The event is part of a rich slate of cultural events, from the historic to the histrionic.
Hours earlier, Daniel Barenboim conducts the West-Eastern Divan Orchestra of young Arab and Israeli musicians in Beethoven’s 9th Symphony, the final performance in their nine- symphony tribute to Beethoven at the Royal Albert Hall.
At 8:12 a.m. that morning local time, bells of all kinds -- doorbells, ringtones, Navy bells, even Big Ben -- will usher in the Games countrywide in a collective chiming work conceived by artist Martin Creed.
“When I was a kid, I remember the local church sometimes ringing its bells in a crazy cacophonous way when there was a wedding,” Creed said in an interview. “I always thought it was a very beautiful and exciting sound.”
“So I thought, to try to ring all of the bells in the whole country would be a nice thing to do on this special occasion of the Olympics,” he said.
The arts agenda is part of a four-year, 105 million pound Olympic cultural program up and down the country that continues after the games’ Aug. 12 finish.
For the opening-ceremony celebration of British history and culture, director Boyle is turning the Olympic Stadium into a meadow teeming with sheep, goats, cows, horses, chickens, geese and sheepdogs, not to mention 10,000 human volunteers.
Paul McCartney will be among the performers. Albums of the opening and closing ceremonies will be available digitally immediately after the ceremony.
The original games in Greece likewise featured farm animals in a celebration of Greek-ness. Only they were sacrificed in rituals to placate the potentially menacing gods.
“The games were an act of worship recognizing Zeus’s power,” said Paul Cartledge, professor of Greek culture at Cambridge University and author of more than 20 books on Greece. “You wanted to keep him sweet.”
During the opening ceremony, every athlete made an oath and offered animals -- oxen, cows, chickens, goats -- in sacrifice. Midway through the games (which lasted just under a week), 100 bulls were slaughtered, cooked and shared by the 40,000 people present.

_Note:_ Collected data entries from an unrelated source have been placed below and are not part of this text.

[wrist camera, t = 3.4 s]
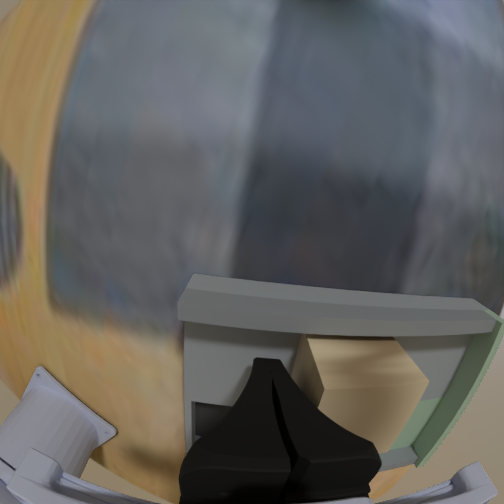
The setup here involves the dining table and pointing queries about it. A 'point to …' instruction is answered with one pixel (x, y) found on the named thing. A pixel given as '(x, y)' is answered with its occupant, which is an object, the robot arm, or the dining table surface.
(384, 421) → the beech cube
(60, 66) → the dining table surface
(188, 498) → the robot arm
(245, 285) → the box
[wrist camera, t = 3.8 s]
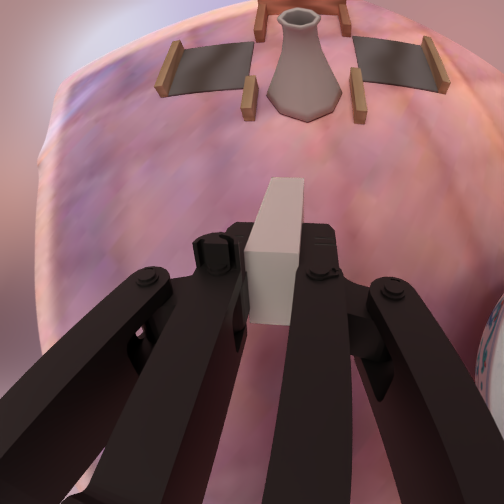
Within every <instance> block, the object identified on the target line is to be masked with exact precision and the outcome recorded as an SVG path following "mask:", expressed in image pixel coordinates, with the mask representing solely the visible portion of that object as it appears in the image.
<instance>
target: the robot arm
mask: <svg viewBox="0 0 504 504" xmlns="http://www.w3.org/2000/svg"><path fill="white" fill-rule="evenodd" d="M192 244H193V250H194V256H195V261H196V267H197V268H196V270H195V271H194V273H193V275H191V276H187V277H180V278H173V279H170V275H169V273H168V271H167V270H166V269H164V268H162V267H155V266H152V267H145V268H143V269H140V270H138V271H136V272H135V273H133V274H132V275H130V276H129V277H128V278H127V279H126V280H125V281H123V282H122V283H121V284H120V285H119V286H118V287H117V288H115V289H114V290H113V291H112V292H111V293H110V294H109V295H108V296H106V297H105V298H104V299H103V300H102V301H101V302H100V303H99V304H97V305H96V306H95V307H94V308H93V309H92V310H91V311H90V312H89V313H88V314H86V315H85V316H84V317H83V318H82V319H81V320H80V321H79V322H78V323H77V324H76V325H74V326H73V327H72V328H71V329H70V330H69V331H68V332H67V333H66V334H65V335H64V336H63V337H62V338H61V339H60V340H59V341H58V342H56V343H55V344H54V345H53V346H52V347H51V348H50V349H49V350H48V351H47V352H46V353H45V354H44V355H43V356H42V357H41V358H40V359H39V360H38V361H37V362H36V363H35V364H34V365H33V366H32V367H31V368H30V369H29V370H28V371H27V372H26V373H25V374H24V375H23V376H22V377H21V378H20V379H19V380H18V381H17V382H16V383H15V384H14V385H13V386H12V387H11V388H10V389H9V391H8V392H7V393H6V394H5V395H4V396H3V397H2V398H1V399H0V504H60V503H61V504H202V502H203V499H204V495H205V492H206V488H207V484H208V481H209V477H210V474H211V470H212V466H213V463H214V459H215V455H216V452H217V448H218V444H219V440H220V437H221V433H222V429H223V426H224V422H225V418H226V414H227V411H228V407H229V403H230V399H231V395H232V392H233V388H234V384H235V380H236V376H237V372H238V368H239V365H240V361H241V357H242V353H243V349H244V345H245V341H246V337H247V324H246V322H247V318H248V314H249V318H250V323H257V324H271V325H286V326H290V327H289V336H288V343H287V351H286V359H285V366H284V373H283V380H282V387H281V394H280V401H279V407H278V414H277V420H276V426H275V432H274V438H273V444H272V450H271V456H270V462H269V467H268V473H267V478H266V483H265V489H264V494H263V499H262V504H350V495H351V475H352V382H351V360H350V355H353V356H354V360H355V363H356V366H357V368H358V371H359V374H360V376H361V379H362V382H363V385H364V388H365V390H366V393H367V396H368V399H369V402H370V405H371V407H372V410H373V413H374V416H375V419H376V422H377V425H378V428H379V431H380V434H381V437H382V440H383V443H384V446H385V450H386V453H387V456H388V459H389V462H390V466H391V469H392V472H393V475H394V479H395V482H396V486H397V489H398V493H399V496H400V500H401V503H402V504H504V439H503V437H502V435H501V433H500V431H499V429H498V427H497V424H496V422H495V420H494V418H493V416H492V414H491V413H490V411H489V409H488V407H487V405H486V403H485V401H484V399H483V397H482V395H481V394H480V392H479V390H478V388H477V386H476V385H475V383H474V381H473V379H472V377H471V376H470V374H469V372H468V371H467V369H466V367H465V365H464V364H463V362H462V360H461V359H460V357H459V356H458V354H457V352H456V351H455V349H454V347H453V346H452V344H451V343H450V341H449V339H448V338H447V336H446V335H445V333H444V332H443V330H442V329H441V327H440V326H439V324H438V323H437V321H436V319H435V318H434V317H433V315H432V314H431V312H430V311H429V309H428V308H427V306H426V305H425V303H424V302H423V300H422V299H421V298H420V296H419V295H418V293H417V292H416V291H415V289H414V288H413V287H412V286H411V285H410V284H409V283H407V282H406V281H404V280H402V279H399V278H395V277H382V278H378V279H376V280H374V281H373V282H372V283H371V285H370V287H366V286H362V285H358V284H355V283H353V282H351V281H349V280H347V279H346V278H345V277H344V276H343V273H342V270H341V269H340V268H339V263H338V254H337V246H336V237H335V230H334V229H333V228H332V227H331V226H330V225H329V224H317V223H304V178H280V177H272V178H271V180H270V183H269V186H268V188H267V191H266V193H265V196H264V199H263V201H262V204H261V207H260V209H259V212H258V215H257V217H256V220H255V222H236V223H234V224H233V225H231V226H230V227H229V228H228V229H227V231H226V232H225V233H223V232H218V233H210V234H206V235H203V236H201V237H199V238H197V239H196V240H195V241H194V242H193V243H192ZM140 327H142V329H143V333H142V334H141V335H139V336H138V337H137V336H136V334H135V333H136V332H137V330H138V329H139V328H140ZM105 446H106V447H105ZM104 447H105V449H104ZM103 449H104V451H103V454H102V456H101V458H100V460H99V462H98V465H97V467H96V469H95V471H94V474H93V476H92V478H91V480H90V483H89V484H88V486H87V488H86V489H85V490H84V491H82V492H80V493H77V494H74V495H71V496H69V497H67V498H66V499H65V500H64V501H62V500H63V499H64V498H65V496H66V495H67V494H68V493H69V491H70V490H71V489H72V488H73V486H74V485H75V484H76V483H77V481H78V480H79V479H80V478H81V476H82V475H83V474H84V473H85V471H86V470H87V469H88V468H89V466H90V465H91V464H92V463H93V461H94V460H95V459H96V458H97V456H98V455H99V454H100V452H101V451H102V450H103Z"/></svg>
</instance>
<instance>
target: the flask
mask: <svg viewBox="0 0 504 504" xmlns="http://www.w3.org/2000/svg"><path fill="white" fill-rule="evenodd" d="M277 20H278V22H279V23H280V24H281V25H282V28H283V45H282V52H281V55H280V58H279V61H278V64H277V67H276V70H275V73H274V76H273V78H272V81H271V84H270V86H269V89H268V92H267V95H266V96H267V97H268V98H269V100H270V101H271V102H272V103H273V105H274V106H275V107H276V109H277V110H278V111H279V113H281V114H284V115H287V116H291V117H294V118H297V119H300V120H303V121H306V122H309V121H311V120H314V119H316V118H318V117H321V116H323V115H326V114H328V113H330V112H333V111H334V109H335V107H336V105H337V103H338V101H339V99H340V97H341V95H342V91H341V89H340V86H339V84H338V82H337V80H336V78H335V76H334V74H333V72H332V70H331V68H330V66H329V64H328V62H327V60H326V58H325V56H324V54H323V51H322V49H321V45H320V41H319V38H318V32H317V24H318V23H319V22H320V20H321V16H319V15H318V14H317V13H315V12H314V11H313V10H309V9H304V8H298V7H296V8H293V9H289V10H286V11H283V12H282V13H281V14H280V15H279V17H278V18H277Z"/></svg>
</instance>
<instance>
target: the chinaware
mask: <svg viewBox="0 0 504 504" xmlns="http://www.w3.org/2000/svg"><path fill="white" fill-rule="evenodd" d="M475 385H476V386H477V388H478V390H479V392H480V394H481V395H482V397H483V399H484V401H485V403H486V405H487V407H488V409H489V411H490V413H491V414H492V416H493V418H494V420H495V422H496V424H497V427H498V429H499V431H500V433H501V435H502V437H503V439H504V293H503V295H502V296H501V298H500V299H499V301H498V302H497V304H496V306H495V307H494V309H493V311H492V313H491V315H490V317H489V319H488V321H487V324H486V326H485V329H484V331H483V334H482V338H481V341H480V345H479V349H478V354H477V360H476V369H475Z"/></svg>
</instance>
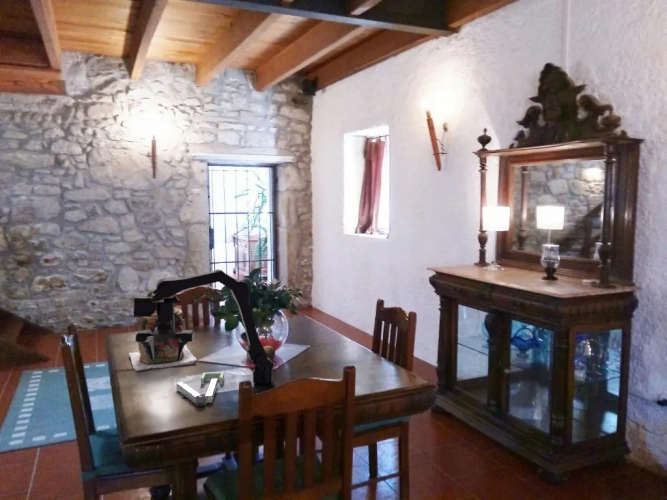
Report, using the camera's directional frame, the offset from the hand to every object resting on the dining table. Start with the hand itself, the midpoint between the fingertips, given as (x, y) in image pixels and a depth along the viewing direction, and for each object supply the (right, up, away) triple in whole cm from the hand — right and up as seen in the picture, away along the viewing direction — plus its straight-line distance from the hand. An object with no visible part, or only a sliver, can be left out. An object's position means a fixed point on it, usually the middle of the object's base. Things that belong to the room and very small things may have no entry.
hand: (165, 360), depth 183 cm
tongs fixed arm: (+15, -12, +2) cm, 20 cm away
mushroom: (+29, -9, +41) cm, 51 cm away
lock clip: (+13, -11, +14) cm, 22 cm away
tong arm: (+9, -12, -2) cm, 15 cm away
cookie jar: (-14, -9, +40) cm, 44 cm away
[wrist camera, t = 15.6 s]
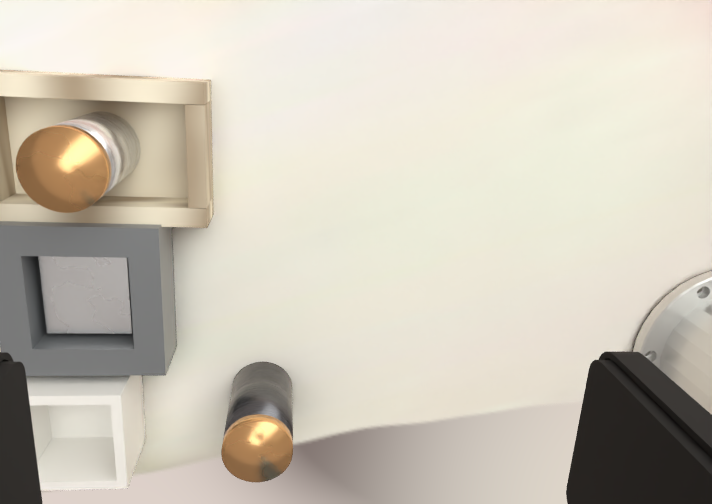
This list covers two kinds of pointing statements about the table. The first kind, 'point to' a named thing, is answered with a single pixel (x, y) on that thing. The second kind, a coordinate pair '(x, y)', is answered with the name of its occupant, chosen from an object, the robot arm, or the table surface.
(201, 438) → the table surface
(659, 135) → the table surface
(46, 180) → the cylinder
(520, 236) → the table surface
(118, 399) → the cup
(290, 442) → the black cell
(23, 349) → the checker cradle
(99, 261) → the plate
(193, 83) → the trough
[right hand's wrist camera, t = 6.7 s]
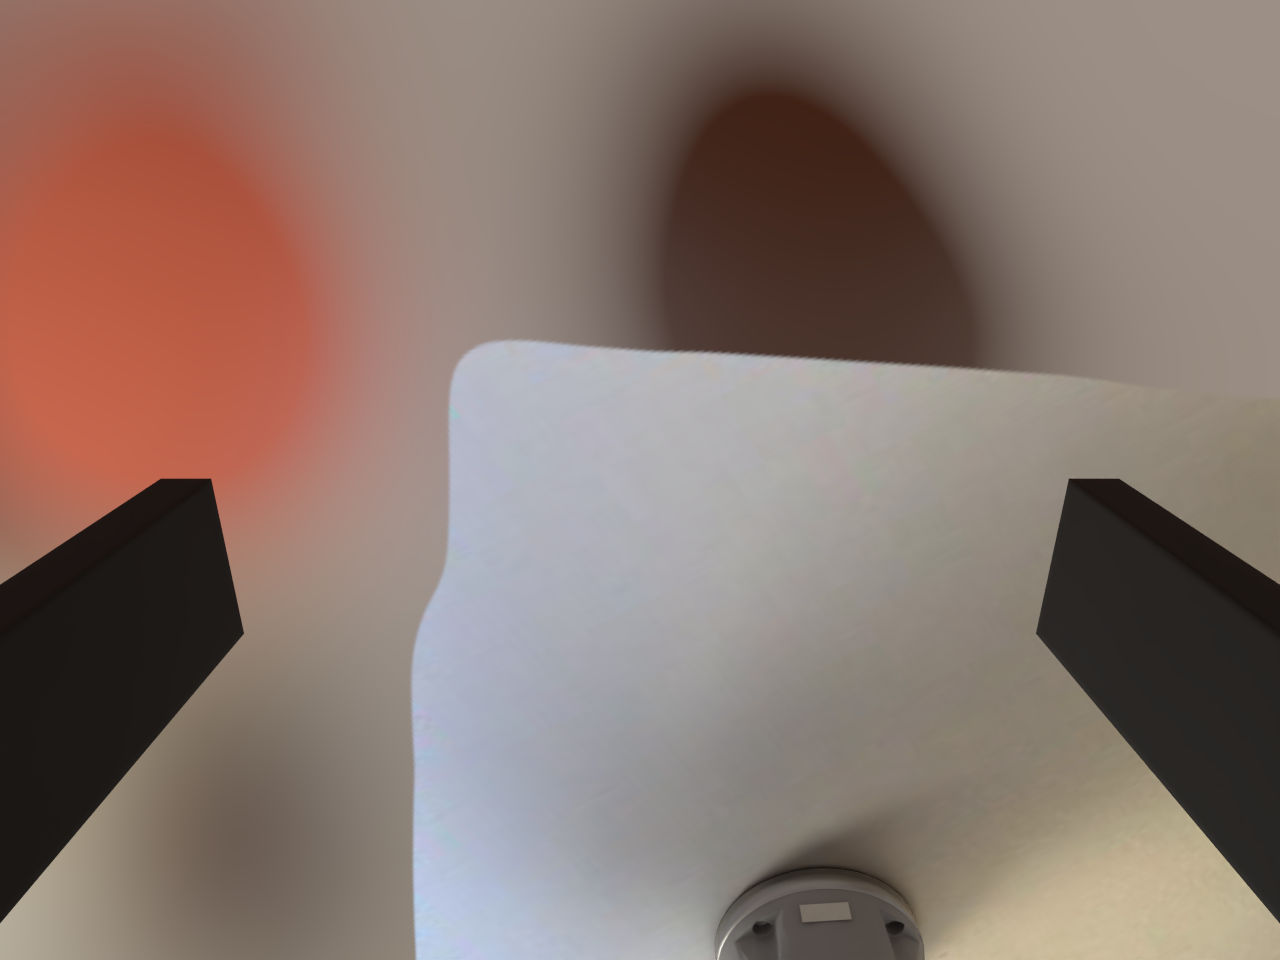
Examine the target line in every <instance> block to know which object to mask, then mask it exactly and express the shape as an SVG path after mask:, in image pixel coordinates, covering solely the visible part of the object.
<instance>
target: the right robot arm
mask: <svg viewBox="0 0 1280 960" xmlns="http://www.w3.org/2000/svg"><path fill="white" fill-rule="evenodd" d="M243 634H244V632H243V627H242V622H241V617H240V613H239V608H238V603H237V599H236V594H235V589H234V585H233V580H232V575H231V570H230V566H229V561H228V556H227V552H226V547H225V542H224V537H223V533H222V528H221V523H220V519H219V514H218V509H217V504H216V500H215V495H214V490H213V486H212V481H211V479H160V480H158V481H157V482H155V483H154V484H152V485H151V486H149V487H148V488H146V489H145V490H143V491H142V492H140V493H139V494H137V495H136V496H134V497H133V498H131V499H130V500H128V501H127V502H125V503H124V504H122V505H120V506H119V507H117V508H116V509H114V510H113V511H111V512H110V513H108V514H107V515H105V516H104V517H102V518H101V519H99V520H98V521H96V522H95V523H93V524H92V525H90V526H89V527H87V528H86V529H84V530H83V531H81V532H79V533H78V534H76V535H75V536H74V537H72V538H70V539H69V540H67V541H66V542H64V543H63V544H61V545H60V546H58V547H57V548H55V549H54V550H52V551H51V552H49V553H48V554H46V555H45V556H43V557H42V558H40V559H39V560H37V561H36V562H34V563H32V564H31V565H29V566H28V567H26V568H25V569H23V570H22V571H20V572H19V573H17V574H16V575H14V576H13V577H11V578H10V579H8V580H7V581H5V582H4V583H2V584H1V585H0V923H1V922H2V920H3V919H4V918H5V917H6V916H7V915H8V913H9V912H10V911H11V910H12V909H13V907H14V906H15V905H16V904H17V903H18V901H19V900H20V899H21V898H22V897H23V895H24V894H25V893H26V892H27V891H28V889H29V888H30V887H31V886H32V885H33V884H34V882H35V881H36V880H37V879H38V878H39V876H40V875H41V874H42V873H43V872H44V871H45V869H46V868H47V867H48V866H49V865H50V863H51V862H52V861H53V860H54V859H55V857H56V856H57V855H58V854H59V853H60V851H61V850H62V849H63V848H64V847H65V846H66V844H67V843H68V842H69V841H70V840H71V838H72V837H73V836H74V835H75V834H76V832H77V831H78V830H79V829H80V828H81V827H82V825H83V824H84V823H85V822H86V821H87V819H88V818H89V817H90V816H91V815H92V813H93V812H94V811H95V810H96V809H97V807H98V806H99V805H100V804H101V803H102V802H103V800H104V799H105V798H106V797H107V796H108V794H109V793H110V792H111V791H112V790H113V788H114V787H115V786H116V785H117V784H118V783H119V781H120V780H121V779H122V778H123V777H124V775H125V774H126V773H127V772H128V771H129V770H130V768H131V767H132V766H133V765H134V764H135V762H136V761H137V760H138V759H139V758H140V756H141V755H142V754H143V753H144V752H145V750H146V749H147V748H148V747H149V746H150V745H151V743H152V742H153V741H154V740H155V739H156V737H157V736H158V735H159V734H160V733H161V731H162V730H163V729H164V728H165V727H166V726H167V724H168V723H169V722H170V721H171V720H172V718H173V717H174V716H175V715H176V714H177V712H178V711H179V710H180V709H181V708H182V707H183V705H184V704H185V703H186V702H187V701H188V699H189V698H190V697H191V696H192V695H193V693H194V692H195V691H196V690H197V689H198V688H199V686H200V685H201V684H202V683H203V682H204V680H205V679H206V678H207V677H208V676H209V674H210V673H211V672H212V671H213V670H214V668H215V667H216V666H217V665H218V664H219V662H220V661H221V660H222V659H223V658H224V657H225V655H226V654H227V653H228V652H229V651H230V649H231V648H232V647H233V646H234V645H235V644H236V642H237V641H238V640H239V639H240V638H241V636H242V635H243ZM1036 634H1037V635H1038V636H1039V638H1040V639H1041V640H1042V641H1043V642H1044V644H1045V645H1046V646H1047V647H1048V648H1049V649H1050V651H1051V652H1052V653H1053V654H1054V655H1055V657H1056V658H1057V659H1058V660H1059V661H1060V663H1061V664H1062V665H1063V666H1064V667H1065V669H1066V670H1067V671H1068V672H1069V673H1070V674H1071V676H1072V677H1073V678H1074V679H1075V680H1076V682H1077V683H1078V684H1079V685H1080V686H1081V688H1082V689H1083V690H1084V691H1085V692H1086V693H1087V695H1088V696H1089V697H1090V698H1091V699H1092V701H1093V702H1094V703H1095V704H1096V705H1097V707H1098V708H1099V709H1100V710H1101V711H1102V712H1103V714H1104V715H1105V716H1106V717H1107V718H1108V720H1109V721H1110V722H1111V723H1112V724H1113V726H1114V727H1115V728H1116V729H1117V730H1118V731H1119V733H1120V734H1121V735H1122V736H1123V737H1124V739H1125V740H1126V741H1127V742H1128V743H1129V745H1130V746H1131V747H1132V748H1133V749H1134V751H1135V752H1136V753H1137V754H1138V755H1139V756H1140V758H1141V759H1142V760H1143V761H1144V762H1145V764H1146V765H1147V766H1148V767H1149V768H1150V770H1151V771H1152V772H1153V773H1154V774H1155V775H1156V777H1157V778H1158V779H1159V780H1160V781H1161V783H1162V784H1163V785H1164V786H1165V787H1166V789H1167V790H1168V791H1169V792H1170V793H1171V794H1172V796H1173V797H1174V798H1175V799H1176V800H1177V802H1178V803H1179V804H1180V805H1181V806H1182V808H1183V809H1184V810H1185V811H1186V812H1187V813H1188V815H1189V816H1190V817H1191V818H1192V819H1193V821H1194V822H1195V823H1196V824H1197V825H1198V827H1199V828H1200V829H1201V830H1202V831H1203V833H1204V834H1205V835H1206V836H1207V837H1208V838H1209V840H1210V841H1211V842H1212V843H1213V844H1214V846H1215V847H1216V848H1217V849H1218V850H1219V852H1220V853H1221V854H1222V855H1223V856H1224V857H1225V859H1226V860H1227V861H1228V862H1229V863H1230V865H1231V866H1232V867H1233V868H1234V869H1235V871H1236V872H1237V873H1238V874H1239V875H1240V876H1241V878H1242V879H1243V880H1244V881H1245V882H1246V884H1247V885H1248V886H1249V887H1250V888H1251V890H1252V891H1253V892H1254V893H1255V894H1256V896H1257V897H1258V898H1259V899H1260V900H1261V901H1262V903H1263V904H1264V905H1265V906H1266V907H1267V909H1268V910H1269V911H1270V912H1271V913H1272V915H1273V916H1274V917H1275V918H1276V919H1277V920H1278V922H1279V923H1280V585H1279V584H1278V583H1276V582H1275V581H1273V580H1272V579H1270V578H1269V577H1267V576H1266V575H1264V574H1263V573H1261V572H1260V571H1258V570H1257V569H1255V568H1254V567H1252V566H1251V565H1249V564H1248V563H1246V562H1244V561H1243V560H1241V559H1240V558H1238V557H1237V556H1235V555H1234V554H1232V553H1231V552H1229V551H1228V550H1226V549H1225V548H1223V547H1222V546H1220V545H1219V544H1217V543H1216V542H1214V541H1213V540H1211V539H1210V538H1208V537H1207V536H1205V535H1204V534H1202V533H1201V532H1199V531H1197V530H1196V529H1194V528H1193V527H1191V526H1190V525H1188V524H1187V523H1185V522H1184V521H1182V520H1181V519H1179V518H1178V517H1176V516H1175V515H1173V514H1172V513H1170V512H1169V511H1167V510H1166V509H1164V508H1163V507H1161V506H1160V505H1158V504H1157V503H1155V502H1154V501H1152V500H1150V499H1149V498H1147V497H1146V496H1144V495H1143V494H1141V493H1140V492H1138V491H1137V490H1135V489H1134V488H1132V487H1131V486H1129V485H1128V484H1126V483H1125V482H1123V481H1122V480H1120V479H1069V481H1068V486H1067V490H1066V495H1065V500H1064V504H1063V509H1062V514H1061V519H1060V523H1059V528H1058V533H1057V537H1056V542H1055V547H1054V552H1053V556H1052V561H1051V566H1050V570H1049V575H1048V580H1047V584H1046V589H1045V594H1044V599H1043V603H1042V608H1041V613H1040V617H1039V622H1038V627H1037V631H1036ZM715 954H716V960H925V954H924V945H923V941H922V938H921V935H920V932H919V929H918V926H917V924H916V921H915V918H914V915H913V913H912V911H911V909H910V908H909V906H908V904H907V903H906V902H905V900H904V899H903V898H902V897H901V896H900V895H899V894H898V893H897V892H896V891H895V890H893V889H892V888H891V887H889V886H888V885H886V884H885V883H883V882H881V881H879V880H877V879H875V878H873V877H870V876H868V875H865V874H862V873H858V872H854V871H849V870H844V869H835V868H814V869H804V870H799V871H793V872H789V873H786V874H782V875H779V876H776V877H773V878H771V879H769V880H766V881H764V882H762V883H760V884H759V885H757V886H755V887H753V888H752V889H750V890H749V891H747V892H746V893H745V894H743V895H742V896H741V897H740V898H739V899H738V900H737V901H736V902H734V904H733V905H732V906H731V907H730V908H729V909H728V911H727V912H726V914H725V915H724V917H723V919H722V920H721V922H720V925H719V927H718V930H717V934H716V939H715Z"/></svg>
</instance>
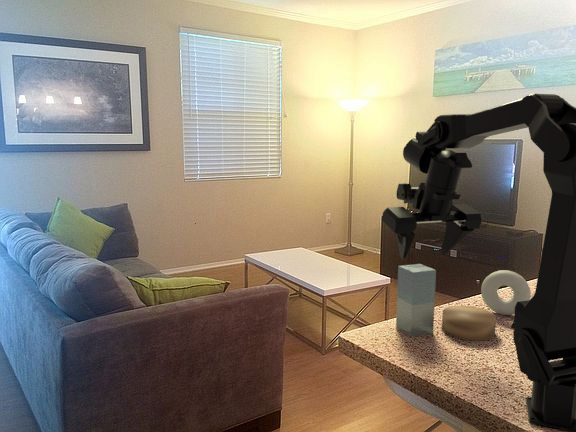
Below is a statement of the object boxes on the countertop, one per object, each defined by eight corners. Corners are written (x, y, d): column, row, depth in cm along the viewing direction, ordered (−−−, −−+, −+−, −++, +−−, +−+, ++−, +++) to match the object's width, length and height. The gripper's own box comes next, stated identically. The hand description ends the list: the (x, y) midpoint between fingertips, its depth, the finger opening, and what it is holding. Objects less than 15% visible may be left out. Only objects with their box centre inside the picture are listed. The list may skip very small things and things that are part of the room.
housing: (433, 333, 94) (436, 270, 92) (410, 337, 92) (413, 272, 90) (417, 324, 99) (420, 263, 97) (396, 327, 97) (398, 265, 95)
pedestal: (495, 344, 89) (496, 326, 88) (439, 336, 93) (440, 318, 92) (494, 325, 98) (495, 309, 97) (443, 318, 102) (444, 303, 101)
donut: (529, 316, 103) (533, 271, 102) (528, 321, 100) (532, 275, 99) (480, 308, 108) (483, 265, 107) (478, 312, 105) (481, 269, 104)
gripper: (458, 166, 96) (440, 234, 103) (376, 168, 90) (362, 239, 97) (494, 188, 87) (471, 261, 93) (405, 191, 81) (388, 268, 88)
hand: (422, 256), depth 93 cm, fingers open, 9 cm apart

Artists popped up during sporting lulls to tout their talents.
“If you were an ambitious sculptor, you would go to Olympia and offer your services,” said Cartledge. “You’d have a maquette of what you were going to make for your client.”
By contrast, London’s Olympic cultural extravaganza has been commissioning art for the last four years, leaving little to chance, except for a few spontaneous events.
Jeremy Deller’s life-sized inflatable Stonehenge, for instance, is popping up in locations revealed not long in advance. The bouncy castle, 35 meters in diameter, offers everyone a chance to jump on a key piece of heritage. (For its whereabouts, see www.sacrilege2012.co.uk).
In another pop-up event starting after the games and orchestrated by award-winning “Jerusalem” actor Mark Rylance, some 50 actors will sidle up to pedestrians reciting Shakespearean verse (Aug. 28 to Sept. 9). They might ask the time, then lapse into “Shall I compare thee to a summer’s day?”
Rylance himself plays Richard III in the Globe Theatre’s all-male, historically correct production of the Shakespeare play (through Oct. 13). He then plays Olivia in “Twelfth Night.”
Shakespeare gets his very own gallery exhibition: at the British Museum (through Nov. 25), an evocation of the London he knew -- full of brothels and bear fights -- and the many other places that inspired him: Venice, the Americas, North Africa.
The National Gallery glorifies the goddess Diana in a free show. The three Titian masterpieces that she inspired hang side- by-side for the first time since the 18th century, alongside three contemporary commissioned works including Mark Wallinger’s homage to Diana, who turned Actaeon into a stag for sneaking a peek at her naked body.
Wallinger’s riposte is a walled enclosure featuring a real- life model in a bathtub whose face, elbow or shoulder you’ll glimpse if you peer through a keyhole or a Venetian blind.
See also clips, costumes and sets from the specially commissioned Royal Ballet production “Metamorphosis: Titian 2012.”
Tate Modern has gone avant-garde for its Olympic-season slate, and invited artist Tino Sehgal (hosted at the Guggenheim in New York in 2010) to take over the Turbine Hall in the Unilever Series. Sehgal has a group of “participants” move around the sloping lobby at varying speeds, individually or in swarms, and stopping to have conversations with visitors.
East of the Turbine Hall are Tate’s newly opened Tanks: arena-sized spaces that once contained oil for electricity generation in the ex-power station. Now venues for film and performance art, they’re open through Oct. 28. The Tate also has the Damien Hirst show that includes his diamond skull.
The Institute of Contemporary Arts has taken over an East London garage to show more than a dozen BMW cars redesigned by artists including Andy Warhol, Jeff Koons, David Hockney, Roy Lichtenstein and Robert Rauschenberg. The free two-week show (through Aug. 4) is at the Great Eastern Car Park (35 Great Eastern Street, London EC2A 3ER).